- Direction a -
According to the preface, in what year was the Federation of Anarchist Communists founded?
:: Text provided
Date Tue, 06 Sep 2005 18:58:49 +0300


ANARCHIST COMMUNISTS: A QUESTION OF CLASS Preface to the English edition
The Federation of Anarchist Communists (FdCA) was founded in 1985 on the principle
of the theoretical and strategic unity of its members, a principle which it still
holds to and will continue to do so. This principle means that the FdCA is based
on its positions which are shared by the entire federated membership.
These positions are set out in a number of original Theoretical
Documents which represent the unity of the Federation and its
policies. They also represent the unity of its militants, federated into
a single political organization and individually and collectively
responsible for the political life and the political decisions of the FdCA.

Our Theoretical Documents are divided into Theory, Basic Strategy,
Political Strategy and General Tactics.

The documents which go to make up our Theory represent the
unique, united and characteristic identity of the Federation. They set
out the Federation's revolutionary role and its political function as
historical memory and active minority, a role which has been
indicated by the experience of the revolutionary proletariat
throughout the history of the class struggle.

Our Theory currently consists of two documents: "Teoria dei
Comunisti Anarchici" and "Comunisti Anarchici: Una questione di
classe". This booklet is a translation of the latter of these documents
which was first published in 2003.

Basic Strategy consists of those documents which set out the
long-term strategic role of our class enemies the role of the mass
organization and the political organization and the tasks of these
organizations during the transition to communism. Political Strategy
consists of documents which set out in the short term the social,
political and economic context of the class struggle and the strategic
role of the mass organizations and the political organization, while
our General Tactics are concerned with the immediate role of these
organizations within the current context of the class struggle.

This system of Theoretical Documents was conceived so that the
FdCA would always be in a position to understand the nature of its
role and its actions and so that it can engage in a continuing process
of strategic reflection and analysis, learning always from the class
struggle, promoting internal debate and thereby avoiding ideological
rigidity.

On our website at www.fdca.it you can find most of our Theoretical
Documents in Italian and several documents of Basic Strategy and
General Tactics also available in English.
::::
- Direction b -
Copy out the records from the line with "genus: Pseudoscleropodium" to the line with "common name: Snowy egret", keeping every line unchanged.
:: Excerpted records
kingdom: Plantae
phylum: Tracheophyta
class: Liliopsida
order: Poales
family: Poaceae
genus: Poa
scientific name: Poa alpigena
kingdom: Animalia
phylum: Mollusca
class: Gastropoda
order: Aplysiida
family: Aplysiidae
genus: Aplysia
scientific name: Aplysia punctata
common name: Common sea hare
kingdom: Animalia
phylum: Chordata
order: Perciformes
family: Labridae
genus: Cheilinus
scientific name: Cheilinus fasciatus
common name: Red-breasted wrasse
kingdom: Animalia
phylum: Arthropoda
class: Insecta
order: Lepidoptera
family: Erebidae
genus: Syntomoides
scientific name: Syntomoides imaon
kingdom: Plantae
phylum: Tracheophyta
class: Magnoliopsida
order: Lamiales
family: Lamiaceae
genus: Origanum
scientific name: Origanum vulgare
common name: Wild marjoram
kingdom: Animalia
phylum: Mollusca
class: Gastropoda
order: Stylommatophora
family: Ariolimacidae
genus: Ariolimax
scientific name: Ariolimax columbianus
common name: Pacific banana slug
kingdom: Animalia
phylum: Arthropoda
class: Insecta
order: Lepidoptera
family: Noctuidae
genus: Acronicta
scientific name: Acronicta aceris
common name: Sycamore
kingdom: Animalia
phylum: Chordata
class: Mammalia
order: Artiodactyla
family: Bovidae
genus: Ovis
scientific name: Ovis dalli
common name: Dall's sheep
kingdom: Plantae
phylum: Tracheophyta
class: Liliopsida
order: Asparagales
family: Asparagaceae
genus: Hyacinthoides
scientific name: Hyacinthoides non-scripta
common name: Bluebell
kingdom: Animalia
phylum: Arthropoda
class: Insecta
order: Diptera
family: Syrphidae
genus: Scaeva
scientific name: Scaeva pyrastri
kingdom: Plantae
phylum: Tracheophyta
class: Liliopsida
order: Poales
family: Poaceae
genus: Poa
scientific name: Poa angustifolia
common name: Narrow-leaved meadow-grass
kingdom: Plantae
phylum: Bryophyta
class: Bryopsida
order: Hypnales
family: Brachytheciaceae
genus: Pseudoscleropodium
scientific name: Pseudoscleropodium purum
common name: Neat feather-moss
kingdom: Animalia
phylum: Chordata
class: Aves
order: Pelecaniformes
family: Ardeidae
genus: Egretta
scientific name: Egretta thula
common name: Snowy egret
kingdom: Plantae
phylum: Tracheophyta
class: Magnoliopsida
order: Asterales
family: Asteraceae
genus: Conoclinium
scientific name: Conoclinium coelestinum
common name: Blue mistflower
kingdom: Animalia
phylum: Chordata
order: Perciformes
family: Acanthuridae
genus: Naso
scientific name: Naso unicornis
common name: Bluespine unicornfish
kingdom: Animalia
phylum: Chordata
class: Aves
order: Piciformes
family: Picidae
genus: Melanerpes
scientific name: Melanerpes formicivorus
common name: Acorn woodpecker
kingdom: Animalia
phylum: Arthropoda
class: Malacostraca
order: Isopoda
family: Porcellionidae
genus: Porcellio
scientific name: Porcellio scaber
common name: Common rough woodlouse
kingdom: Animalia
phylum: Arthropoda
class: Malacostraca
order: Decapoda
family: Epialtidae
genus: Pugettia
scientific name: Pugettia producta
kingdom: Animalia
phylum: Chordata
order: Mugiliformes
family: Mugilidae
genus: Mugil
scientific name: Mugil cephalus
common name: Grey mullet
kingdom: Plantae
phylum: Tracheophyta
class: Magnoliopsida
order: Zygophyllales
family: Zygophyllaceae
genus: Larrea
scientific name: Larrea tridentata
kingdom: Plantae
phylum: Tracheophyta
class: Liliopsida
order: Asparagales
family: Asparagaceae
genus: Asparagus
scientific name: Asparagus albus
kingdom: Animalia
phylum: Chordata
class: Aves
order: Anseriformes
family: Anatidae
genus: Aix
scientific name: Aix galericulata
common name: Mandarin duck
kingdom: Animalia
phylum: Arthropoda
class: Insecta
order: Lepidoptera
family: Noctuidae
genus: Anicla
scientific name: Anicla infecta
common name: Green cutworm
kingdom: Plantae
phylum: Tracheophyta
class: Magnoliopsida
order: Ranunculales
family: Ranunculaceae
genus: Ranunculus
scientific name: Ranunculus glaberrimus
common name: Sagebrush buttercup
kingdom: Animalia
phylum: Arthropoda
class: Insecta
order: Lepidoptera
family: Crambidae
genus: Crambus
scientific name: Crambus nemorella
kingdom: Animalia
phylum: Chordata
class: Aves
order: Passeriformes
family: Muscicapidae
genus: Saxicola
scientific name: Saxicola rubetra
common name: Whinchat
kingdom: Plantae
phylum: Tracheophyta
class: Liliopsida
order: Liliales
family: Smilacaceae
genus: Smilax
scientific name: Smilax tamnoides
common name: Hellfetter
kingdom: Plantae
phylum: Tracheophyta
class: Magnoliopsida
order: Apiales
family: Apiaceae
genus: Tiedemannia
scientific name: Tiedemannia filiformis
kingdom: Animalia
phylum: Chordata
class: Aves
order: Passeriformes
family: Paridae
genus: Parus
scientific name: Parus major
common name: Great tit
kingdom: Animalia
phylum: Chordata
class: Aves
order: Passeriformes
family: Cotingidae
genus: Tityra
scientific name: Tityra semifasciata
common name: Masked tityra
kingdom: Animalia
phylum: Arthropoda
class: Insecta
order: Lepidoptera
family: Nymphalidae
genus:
::::
- Task answer a -
1985

- Task answer b -
genus: Pseudoscleropodium
scientific name: Pseudoscleropodium purum
common name: Neat feather-moss
kingdom: Animalia
phylum: Chordata
class: Aves
order: Pelecaniformes
family: Ardeidae
genus: Egretta
scientific name: Egretta thula
common name: Snowy egret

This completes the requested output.